Non sarà facile il compito assegnato alla seconda carica dello stato. La prima inquilina di Palazzo Madama dovrà infatti , entro venerdì 20 aprile, verificare la disponibilità del centrodestra formato da Lega, Forza Italia e Fratelli d’Italia di formare una maggioranza di governo con il Movimento cinque stelle , che – dal canto suo – per bocca del proprio candidato Presidente del Consiglio di Majo, ha già posto dei paletti molto precisi all’operazione, riassumibili nel veto senza appello verso Silvio Berlusconi.
L’incarico esplorativo è una “risorsa” che la prassi costituzionale assegna al Capo dello Stato nei casi in cui le consultazioni si fossero rivelate inefficaci ai fini di risolvere una crisi di governo. Gli anni della cosiddetta seconda Repubblica ci avevano abituati all’indicazione del “premier “ ( figura del tutto inventata in Italia) sulla scheda elettorale e a una sorta di semipresidenzialismo immaginario , dovuto a leggi elettorali miste a prevalenza maggioritaria, come Il Mattarellum, o proporzionali con forti premi di maggioranza come il Porcellum.
Solo una volta infatti negli ultimi 25 anni il Quirinale ha fatto ricorso al mandato esplorativo ed è stato nel 2013, quando l’inaspettata avanzata dei Cinque Stelle rese impossibile a Pierluigi Bersani la formazione di un governo di centrosinistra.
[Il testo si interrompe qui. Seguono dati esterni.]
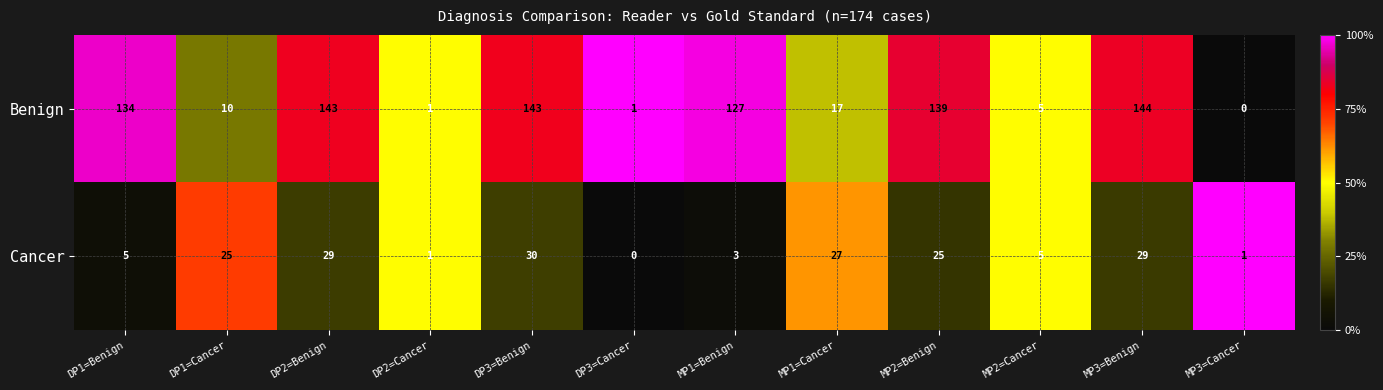

List the series in order of their overall mean, highest first.

Benign, Cancer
Prima di allora si ricorda soltanto l’incarico affidato nella primavera del 1987 da Francesco Cossiga alla Presidente della Camera Nilde Jotti per tentare di risolvere la crisi causata dalle dimissioni del secondo ed ultimo governo Craxi. Un mandato che condusse ad un governo elettorale affidato ad Amintore Fanfani e alle elezioni anticipate che si sarebbero tenute da lì a poco .
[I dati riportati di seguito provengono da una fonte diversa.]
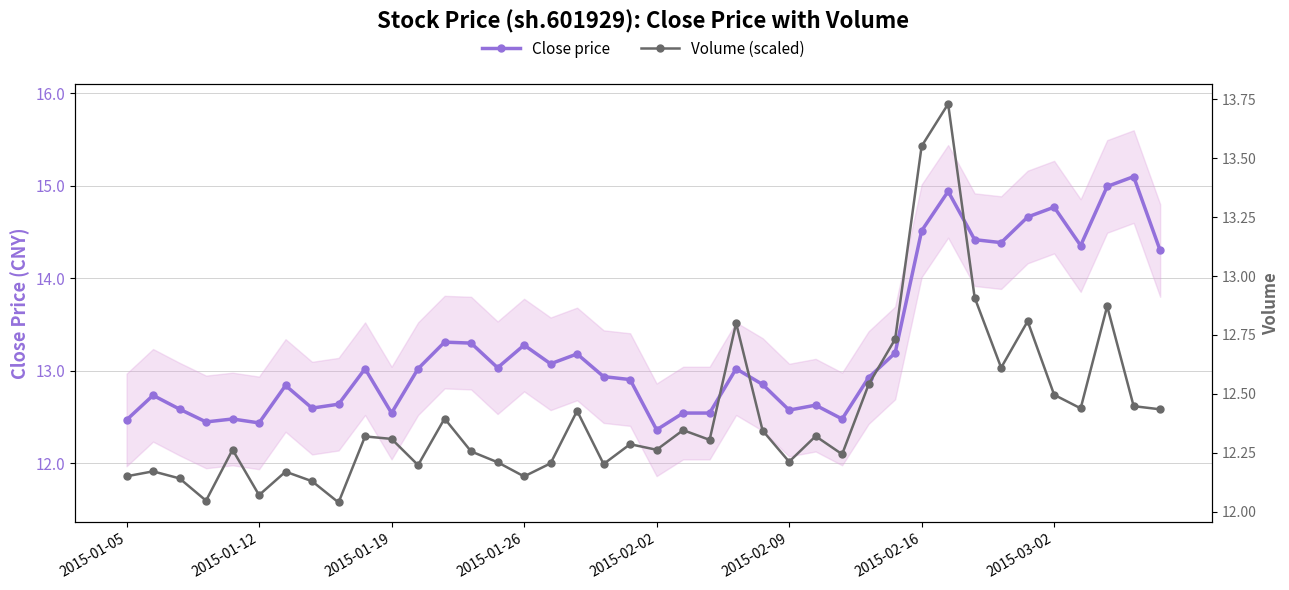

What is the difference between the Close price values at 31 and 33?

0.6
I precedenti storici, perciò, non sono di buon auspicio per il lavoro di Alberti Casellati e ancor meno lo è un quadro politico determinato da una legge elettorale fondata da su due principi contraddittori. Le regole volute dal PD renziano e da Forza Italia affiancano infatti al principio di proporzionalità che assegnerebbe il ruolo di primo partito al movimento di Grillo e Casaleggio, quello di coalizione, che assegna il primato al centrodestra , il quale si è presentato unito in tutti i collegi attraverso cui è stata eletta la quota di parlamentari assegnata con il maggioritario. Paradossi di un sistema misto particolarmente farraginoso e bizantino che porterà quasi sicuramente alla formazione di un governo distante dalle aspettative della maggioranza degli elettori.
Si tratta tuttavia di una distorsione che non è diretta conseguenza né del parlamentarismo , né tantomeno del sistema proporzionale in quanto tale.
In un altro diciotto aprile , ormai consegnato alla storia , infatti, si ebbe un risultato elettorale diverso da quello auspicato dalle aspettative della vigilia, ma , a differenza del 2018, fu chiaro da subito chi avrebbe governato e chi sarebbe stato all’opposizione. Il sistema elettorale tuttavia era un proporzionale puro e il governo parlamentare.
Era il 1948 e il Presidente del Consiglio si chiamava Alcide De Gasperi mentre i capi dell’opposizione- il Fronte democratico popolare – erano Nenni e Togliatti.